Détection et suivi de grandes baleines par mesures hydroacoustiques et sismologiques. Apport des mesures en fond de mer et dans le canal SOFAR
13/11/2025
IPGP - Îlot Cuvier
14:00
Soutenances de thèses
Amphithéâtre
Richard Dreo
Géosciences marines (LGM)
Depuis plusieurs décennies, des sismomètres de fond de mer (Ocean Bottom Seismometers, ou OBS) et des enregistreurs acoustiques autonomes positionnés dans le SOFAR sont déployés dans l’ensemble des océans afin de mener des études de géophysique. Une grande quantité de données sismiques et hydroacoustiques issues de ces instruments est aujourd’hui en accès libre en ligne. Ces données offrent une opportunité exceptionnelle pour le suivi par acoustique passive des grandes baleines à fanons, qui émettent des vocalisations dans les ultra‑basses fréquences (UBF) (< 50‑100 Hz). Pour exploiter ce potentiel, il est nécessaire de développer des méthodes rapides et robustes capables de traiter ces jeux de données massifs, souvent acquis pendant plusieurs mois, afin de détecter, localiser et dénombrer les passages d’individus. Ces étapes sont essentielles pour estimer les distributions saisonnières, analyser les comportements locaux et évaluer la densité de population des différentes espèces, toutes poussées au bord de l’extinction par la chasse industrielle au cours du XIXᵉ et XXᵉ siècle, et à ce jour encore impactées par les activités humaines.

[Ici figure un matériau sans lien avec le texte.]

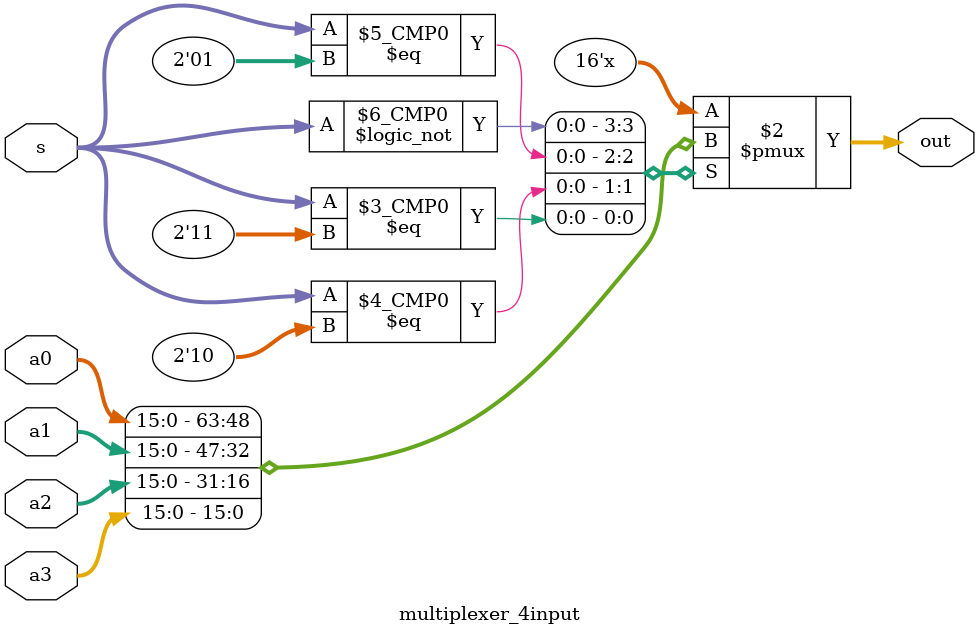
<source format=v>
module datapath (clk, readnum, vsel, loada, loadb, shift, asel, bsel, ALUop, loadc, loads, writenum, write, status_out, datapath_out, sximm5, mdata, sximm8, PC);
    input clk;
    input [2:0] readnum;
    input [1:0] vsel;
    input loada;
    input loadb;
    input [1:0] shift;
    input asel;
    input bsel;
    input [1:0] ALUop;
    input loadc;
    input loads; 
    input [2:0] writenum;
    input write;
    input [15:0] mdata;
    input [15:0] sximm8;
    input [8:0] PC;
    input [15:0] sximm5;
    output [2:0] status_out;
    output [15:0] datapath_out;
    wire [15:0] data_out_regfile;
    wire [15:0] data_out_RA;
    wire [15:0] data_out_RB;
    wire [15:0] data_out_shifter;
    wire [15:0] Ain;
    wire [15:0] Bin;
    wire [2:0] status_in;
    wire [15:0] ALU_out;
    wire [15:0] data_into_regfile;

    // Regfile instantiation
    regfile REGFILE (.data_in(data_into_regfile), .writenum(writenum), .write(write), .readnum(readnum), .clk(clk), .data_out(data_out_regfile));

    // Enable-registers A, B, C, and Status instantiation
    reg_load_enable #(16) RA (clk, data_out_regfile, loada, data_out_RA);
    reg_load_enable #(16) RB (clk, data_out_regfile, loadb, data_out_RB);
    reg_load_enable #(16) RC (clk, ALU_out, loadc, datapath_out);
    reg_load_enable #(3) RStatus (clk, status_in, loads, status_out);

    // Shifter instantiation
    shifter SHIFTER_UNIT (data_out_RB, shift, data_out_shifter);

    // Source operand multiplexor instantiations
    multiplexer_2input #(16) Mux_A (16'b0, data_out_RA, asel, Ain);
    multiplexer_2input #(16) Mux_B (sximm5, data_out_shifter, bsel, Bin);

    // ALU instantiation
    ALU ALU_UNIT (Ain, Bin, ALUop, ALU_out, status_in);

    // Multiplexor used for reg file input 
    multiplexer_4input #(16) Mux_regfile_input (mdata, sximm8, {{7{PC[8]}}, PC}, datapath_out, vsel, data_into_regfile);
endmodule

module multiplexer_4input(a3, a2, a1, a0, s, out); 
    parameter k = 16;
    input [k-1:0] a3, a2, a1, a0;
    input [1:0] s; 
    output reg [k-1:0] out;

    always @(*) begin
        case(s)
            2'b00: out = a0;
            2'b01: out = a1;
            2'b10: out = a2;
            2'b11: out = a3;
            default: out = {k{1'bx}};
        endcase
    end
endmodule



</source>
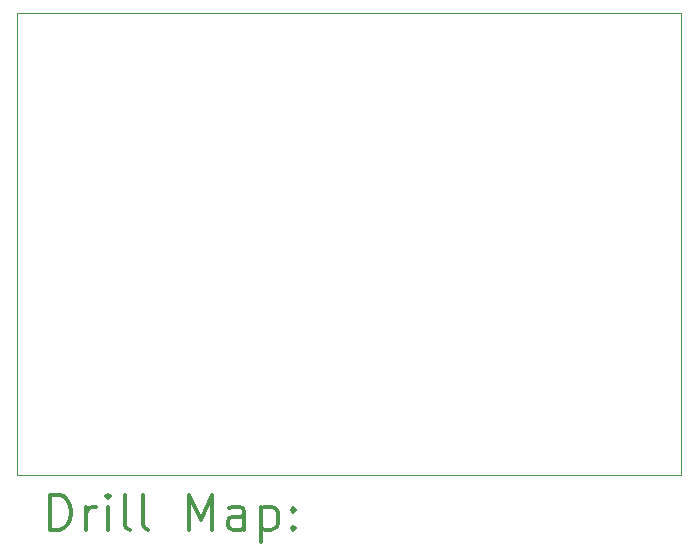
<source format=gbr>
%FSLAX45Y45*%
G04 Gerber Fmt 4.5, Leading zero omitted, Abs format (unit mm)*
G04 Created by KiCad (PCBNEW (5.1.10-1-10_14)) date 2021-11-11 19:57:23*
%MOMM*%
%LPD*%
G01*
G04 APERTURE LIST*
%TA.AperFunction,Profile*%
%ADD10C,0.050000*%
%TD*%
%ADD11C,0.200000*%
%ADD12C,0.300000*%
G04 APERTURE END LIST*
D10*
X7315200Y-14620240D02*
X12934950Y-14620240D01*
X7315200Y-10712450D02*
X12934950Y-10712450D01*
X7315200Y-14620240D02*
X7315200Y-10712450D01*
X12934950Y-10712450D02*
X12934950Y-14620240D01*
D11*
D12*
X7599128Y-15088454D02*
X7599128Y-14788454D01*
X7670557Y-14788454D01*
X7713414Y-14802740D01*
X7741986Y-14831311D01*
X7756271Y-14859883D01*
X7770557Y-14917026D01*
X7770557Y-14959883D01*
X7756271Y-15017026D01*
X7741986Y-15045597D01*
X7713414Y-15074169D01*
X7670557Y-15088454D01*
X7599128Y-15088454D01*
X7899128Y-15088454D02*
X7899128Y-14888454D01*
X7899128Y-14945597D02*
X7913414Y-14917026D01*
X7927700Y-14902740D01*
X7956271Y-14888454D01*
X7984843Y-14888454D01*
X8084843Y-15088454D02*
X8084843Y-14888454D01*
X8084843Y-14788454D02*
X8070557Y-14802740D01*
X8084843Y-14817026D01*
X8099128Y-14802740D01*
X8084843Y-14788454D01*
X8084843Y-14817026D01*
X8270557Y-15088454D02*
X8241986Y-15074169D01*
X8227700Y-15045597D01*
X8227700Y-14788454D01*
X8427700Y-15088454D02*
X8399128Y-15074169D01*
X8384843Y-15045597D01*
X8384843Y-14788454D01*
X8770557Y-15088454D02*
X8770557Y-14788454D01*
X8870557Y-15002740D01*
X8970557Y-14788454D01*
X8970557Y-15088454D01*
X9241986Y-15088454D02*
X9241986Y-14931311D01*
X9227700Y-14902740D01*
X9199128Y-14888454D01*
X9141986Y-14888454D01*
X9113414Y-14902740D01*
X9241986Y-15074169D02*
X9213414Y-15088454D01*
X9141986Y-15088454D01*
X9113414Y-15074169D01*
X9099128Y-15045597D01*
X9099128Y-15017026D01*
X9113414Y-14988454D01*
X9141986Y-14974169D01*
X9213414Y-14974169D01*
X9241986Y-14959883D01*
X9384843Y-14888454D02*
X9384843Y-15188454D01*
X9384843Y-14902740D02*
X9413414Y-14888454D01*
X9470557Y-14888454D01*
X9499128Y-14902740D01*
X9513414Y-14917026D01*
X9527700Y-14945597D01*
X9527700Y-15031311D01*
X9513414Y-15059883D01*
X9499128Y-15074169D01*
X9470557Y-15088454D01*
X9413414Y-15088454D01*
X9384843Y-15074169D01*
X9656271Y-15059883D02*
X9670557Y-15074169D01*
X9656271Y-15088454D01*
X9641986Y-15074169D01*
X9656271Y-15059883D01*
X9656271Y-15088454D01*
X9656271Y-14902740D02*
X9670557Y-14917026D01*
X9656271Y-14931311D01*
X9641986Y-14917026D01*
X9656271Y-14902740D01*
X9656271Y-14931311D01*
M02*

</source>
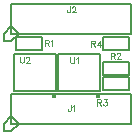
<source format=gto>
G04 DipTrace Beta 2.9.0.1*
G04 DAULopampBOTTOM.GTO*
%MOIN*%
G04 #@! TF.FileFunction,Legend,Top*
G04 #@! TF.Part,Single*
%ADD14C,0.005*%
%ADD21C,0.015746*%
%ADD12C,0.003*%
%FSLAX26Y26*%
G04*
G70*
G90*
G75*
G01*
G04 TopSilk*
%LPD*%
X400000Y0D2*
D14*
X-10D1*
X400000Y100000D2*
Y0D1*
X-10Y100000D2*
X400000D1*
X-10Y0D2*
Y100000D1*
X-25000Y0D2*
X-10Y25000D1*
X24980Y0D1*
X-10Y-25000D1*
X-25000D1*
Y0D1*
X400000Y300000D2*
X-10D1*
X400000Y400000D2*
Y300000D1*
X-10Y400000D2*
X400000D1*
X-10Y300000D2*
Y400000D1*
X-25000Y300000D2*
X-10Y325000D1*
X24980Y300000D1*
X-10Y275000D1*
X-25000D1*
Y300000D1*
X100500Y288307D2*
X14193D1*
Y245000D1*
X100500D1*
Y288307D1*
X390500Y205807D2*
X304193D1*
Y162500D1*
X390500D1*
Y205807D1*
Y155807D2*
X304193D1*
Y112500D1*
X390500D1*
Y155807D1*
X306154Y245846D2*
X392461D1*
Y289154D1*
X306154D1*
Y245846D1*
X296496Y106910D2*
X154764D1*
Y232894D1*
X296496D1*
Y106910D1*
D21*
X288623Y91164D3*
X148996Y106910D2*
D14*
X7264D1*
Y232894D1*
X148996D1*
Y106910D1*
D21*
X141123Y91164D3*
X196800Y60289D2*
D12*
Y44991D1*
X195849Y42117D1*
X194876Y41166D1*
X192975Y40193D1*
X191052D1*
X189150Y41166D1*
X188200Y42117D1*
X187227Y44991D1*
Y46892D1*
X202975Y56442D2*
X204899Y57415D1*
X207773Y60267D1*
Y40193D1*
X194500Y390289D2*
Y374991D1*
X193549Y372117D1*
X192576Y371166D1*
X190675Y370193D1*
X188752D1*
X186851Y371166D1*
X185900Y372117D1*
X184927Y374991D1*
Y376892D1*
X201648Y385492D2*
Y386442D1*
X202599Y388366D1*
X203550Y389316D1*
X205473Y390267D1*
X209298D1*
X211199Y389316D1*
X212149Y388366D1*
X213122Y386442D1*
Y384541D1*
X212149Y382618D1*
X210248Y379766D1*
X200676Y370193D1*
X214073D1*
X111161Y269024D2*
X119761D1*
X122635Y269996D1*
X123608Y270947D1*
X124559Y272848D1*
Y274772D1*
X123608Y276673D1*
X122635Y277646D1*
X119761Y278596D1*
X111161D1*
Y258500D1*
X117860Y269024D2*
X124559Y258500D1*
X130734Y274750D2*
X132658Y275722D1*
X135532Y278574D1*
Y258500D1*
X330861Y225524D2*
X339461D1*
X342335Y226496D1*
X343308Y227447D1*
X344259Y229348D1*
Y231272D1*
X343308Y233173D1*
X342335Y234146D1*
X339461Y235096D1*
X330861D1*
Y215000D1*
X337560Y225524D2*
X344259Y215000D1*
X351407Y230299D2*
Y231250D1*
X352358Y233173D1*
X353308Y234124D1*
X355232Y235074D1*
X359056D1*
X360958Y234124D1*
X361908Y233173D1*
X362881Y231250D1*
Y229348D1*
X361908Y227425D1*
X360007Y224573D1*
X350434Y215000D1*
X363832D1*
X285861Y70524D2*
X294461D1*
X297335Y71496D1*
X298308Y72447D1*
X299259Y74348D1*
Y76272D1*
X298308Y78173D1*
X297335Y79146D1*
X294461Y80096D1*
X285861D1*
Y60000D1*
X292560Y70524D2*
X299259Y60000D1*
X307358Y80074D2*
X317859D1*
X312133Y72425D1*
X315007D1*
X316908Y71474D1*
X317859Y70524D1*
X318832Y67650D1*
Y65748D1*
X317859Y62874D1*
X315958Y60951D1*
X313084Y60000D1*
X310210D1*
X307358Y60951D1*
X306407Y61924D1*
X305434Y63825D1*
X266347Y266870D2*
X274947D1*
X277821Y267843D1*
X278793Y268793D1*
X279744Y270695D1*
Y272618D1*
X278793Y274519D1*
X277821Y275492D1*
X274947Y276443D1*
X266347D1*
Y256347D1*
X273045Y266870D2*
X279744Y256347D1*
X295492D2*
Y276421D1*
X285920Y263045D1*
X300268D1*
X196445Y220183D2*
Y205835D1*
X197395Y202961D1*
X199319Y201060D1*
X202193Y200087D1*
X204094D1*
X206968Y201060D1*
X208891Y202961D1*
X209842Y205835D1*
Y220183D1*
X216018Y216336D2*
X217941Y217309D1*
X220815Y220161D1*
Y200087D1*
X27645Y223183D2*
Y208835D1*
X28595Y205961D1*
X30519Y204060D1*
X33393Y203087D1*
X35294D1*
X38168Y204060D1*
X40091Y205961D1*
X41042Y208835D1*
Y223183D1*
X48191Y218386D2*
Y219336D1*
X49141Y221260D1*
X50092Y222210D1*
X52015Y223161D1*
X55840D1*
X57741Y222210D1*
X58692Y221260D1*
X59664Y219336D1*
Y217435D1*
X58692Y215512D1*
X56790Y212660D1*
X47218Y203087D1*
X60615D1*
M02*

</source>
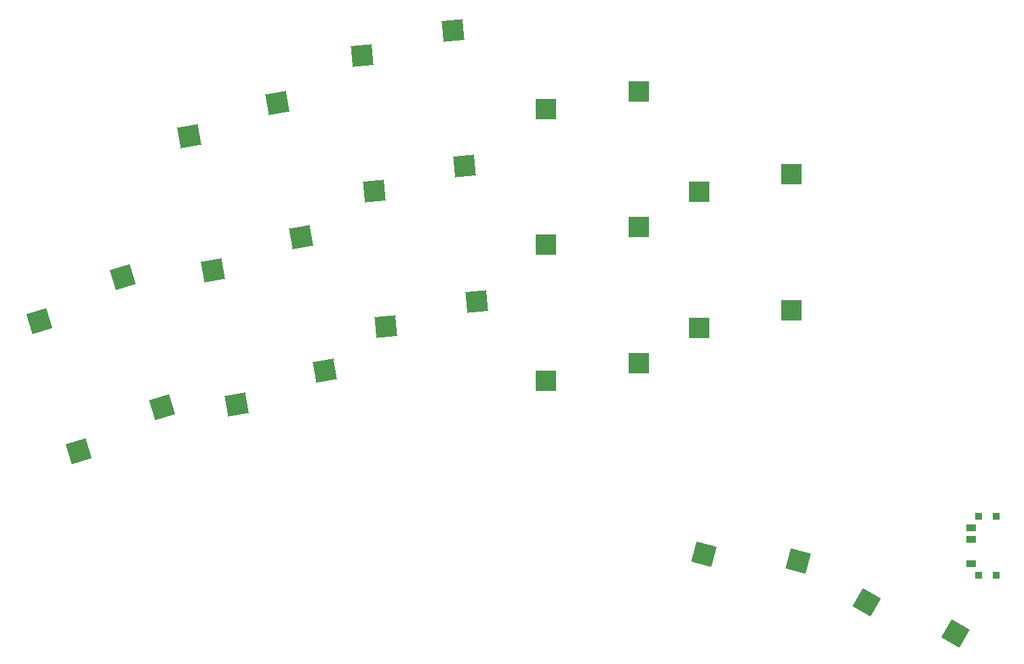
<source format=gtp>
%TF.GenerationSoftware,KiCad,Pcbnew,(6.0.4)*%
%TF.CreationDate,2022-05-08T19:11:06+02:00*%
%TF.ProjectId,battoota-curvy,62617474-6f6f-4746-912d-63757276792e,v1.0.0*%
%TF.SameCoordinates,Original*%
%TF.FileFunction,Paste,Top*%
%TF.FilePolarity,Positive*%
%FSLAX46Y46*%
G04 Gerber Fmt 4.6, Leading zero omitted, Abs format (unit mm)*
G04 Created by KiCad (PCBNEW (6.0.4)) date 2022-05-08 19:11:06*
%MOMM*%
%LPD*%
G01*
G04 APERTURE LIST*
G04 Aperture macros list*
%AMRotRect*
0 Rectangle, with rotation*
0 The origin of the aperture is its center*
0 $1 length*
0 $2 width*
0 $3 Rotation angle, in degrees counterclockwise*
0 Add horizontal line*
21,1,$1,$2,0,0,$3*%
G04 Aperture macros list end*
%ADD10RotRect,2.600000X2.600000X17.000000*%
%ADD11R,0.900000X0.900000*%
%ADD12R,1.250000X0.900000*%
%ADD13RotRect,2.600000X2.600000X10.000000*%
%ADD14RotRect,2.600000X2.600000X5.000000*%
%ADD15R,2.600000X2.600000*%
%ADD16RotRect,2.600000X2.600000X330.000000*%
%ADD17RotRect,2.600000X2.600000X345.000000*%
G04 APERTURE END LIST*
D10*
%TO.C,S3*%
X59204864Y73120313D03*
X48802762Y67639549D03*
%TD*%
D11*
%TO.C,T1*%
X161142148Y52149495D03*
X163342148Y59549495D03*
X163342148Y52149495D03*
X161142148Y59549495D03*
D12*
X160167148Y53599495D03*
X160167148Y56599495D03*
X160167148Y58099495D03*
%TD*%
D13*
%TO.C,S11*%
X73579149Y111173371D03*
X62586645Y107001157D03*
%TD*%
D14*
%TO.C,S15*%
X96965604Y103326961D03*
X85651298Y100128683D03*
%TD*%
D15*
%TO.C,S21*%
X118686087Y95636017D03*
X107136087Y93436017D03*
%TD*%
%TO.C,S29*%
X137792334Y102260985D03*
X126242334Y100060985D03*
%TD*%
D16*
%TO.C,S33*%
X158239878Y44875564D03*
X147137285Y48745308D03*
%TD*%
D13*
%TO.C,S7*%
X79483187Y77689907D03*
X68490683Y73517693D03*
%TD*%
D10*
%TO.C,S5*%
X54234545Y89377494D03*
X43832443Y83896730D03*
%TD*%
D15*
%TO.C,S27*%
X137792334Y85260985D03*
X126242334Y83060985D03*
%TD*%
D13*
%TO.C,S9*%
X76531168Y94431639D03*
X65538664Y90259425D03*
%TD*%
D14*
%TO.C,S13*%
X98447252Y86391651D03*
X87132946Y83193373D03*
%TD*%
%TO.C,S17*%
X95483957Y120262271D03*
X84169651Y117063993D03*
%TD*%
D17*
%TO.C,S31*%
X138594426Y53938364D03*
X126868581Y54802687D03*
%TD*%
D15*
%TO.C,S23*%
X118686087Y112636017D03*
X107136087Y110436017D03*
%TD*%
%TO.C,S19*%
X118686087Y78636017D03*
X107136087Y76436017D03*
%TD*%
M02*

</source>
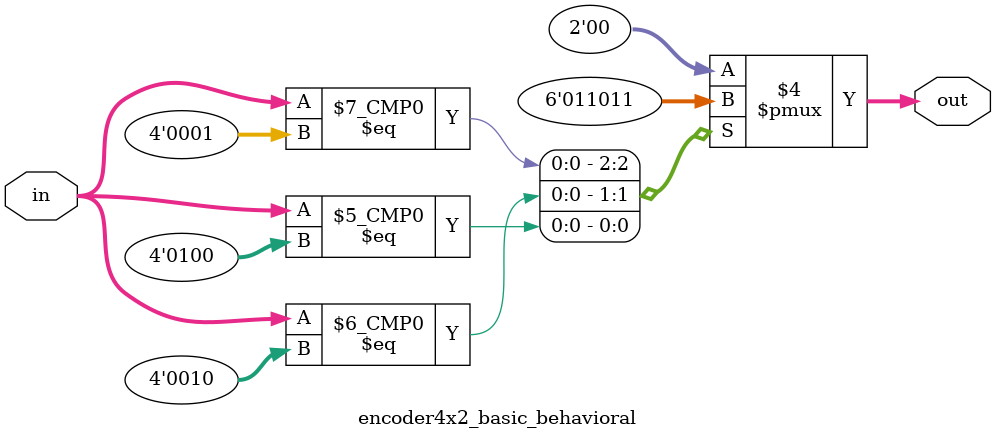
<source format=v>
module encoder4x2_basic_behavioral(input [3:0] in, output reg [1:0] out);

    always @* begin
        case(in)
            4'b0001: out = 2'b01;
            4'b0010: out = 2'b10;
            4'b0100: out = 2'b11;
            4'b1000: out = 2'b00;
            default: out = 2'b00; // Handle undefined case
        endcase
    end

endmodule

</source>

La méthode de détection de baleines développée ici permet d’évaluer rapidement leur présence grâce aux chants stéréotypés cadencés qu’elles émettent dans l’UBF. Son originalité réside dans le fait qu’elle s’appuie exclusivement sur la recherche du rythme du chant, sans tenter d’identifier la vocalisation elle‑même, permettant une analyse rapide de gros volumes de données. Appliquée aux six années de données multi‑sites du réseau de surveillance sismique REVOSIMA, situé à l’est de Mayotte (Canal du Mozambique, Océan Indien), elle a permis de caractériser les distributions saisonnières de quatre espèces : la baleine bleue antarctique (Balaenoptera musculus interdermedia), la baleine bleue pygmée du sud‑ouest de l’océan Indien (Balaenoptera musculus brevicauda), la baleine de minke antarctique (Balaenoptera bonaerensis) et le rorqual commun (Balaenoptera physalus). Sa capacité à extraire les intervalles inter‑cris (ICI) sur de longues périodes en fait un outil d’étude adapté aux recherches futures portant sur l’évolution des ICI à grande échelle.
La méthode de suivi de trajectoire exploite la capacité des capteurs vectoriels (acoustiques ou sismiques) à indiquer la direction d’arrivée des ondes acoustiques incidentes, ainsi que leur sensibilité à la propagation multi‑trajets. Ces deux propriétés permettent d’estimer respectivement l’azimut et la distance de la source. En adaptant une méthode initialement développée pour le suivi de navires avec un capteur acoustique vectoriel, il devient possible de suivre les déplacements de baleines sur plusieurs dizaines de kilomètres à partir d’un seul OBS.
Sur cette base, un simple suivi en azimut permet d’estimer le nombre de passages d’individus détectés par un unique OBS. Appliquée au réseau REVOSIMA pour trois espèces (baleine bleue antarctique, baleine bleue pygmée du sud‑ouest de l’océan Indien et rorqual commun), cette approche a permis d’évaluer le nombre de passages saisonniers sur plusieurs années. Elle révèle une présence nettement plus marquée des baleines bleues pygmées comparée aux baleines bleues antarctiques et aux rorquals communs. Elle apporte également, pour la première fois à partir de données mono‑OBS, une visualisation directe des routes migratoires saisonnières.
Pour que ce suivi en azimuts soit possible, il est nécessaire de connaître l’orientation des OBS. Deux méthodes originales sont proposées dans ce travail pour orienter simultanément un réseau d’OBS à partir d’une même source de position inconnue, en l’absence de source de référence. Ainsi, l’observation d’un même navire par tous les capteurs du réseau suffit pour obtenir des orientations fiables.
Ces travaux, qui visent une exploitation systématique des grands jeux de données OBS et hydroacoustiques, contribuent à améliorer la connaissance des grandes baleines. À l’échelle globale, ces méthodes aideront à mieux comprendre leurs migrations et à évaluer plus précisément l’état des populations.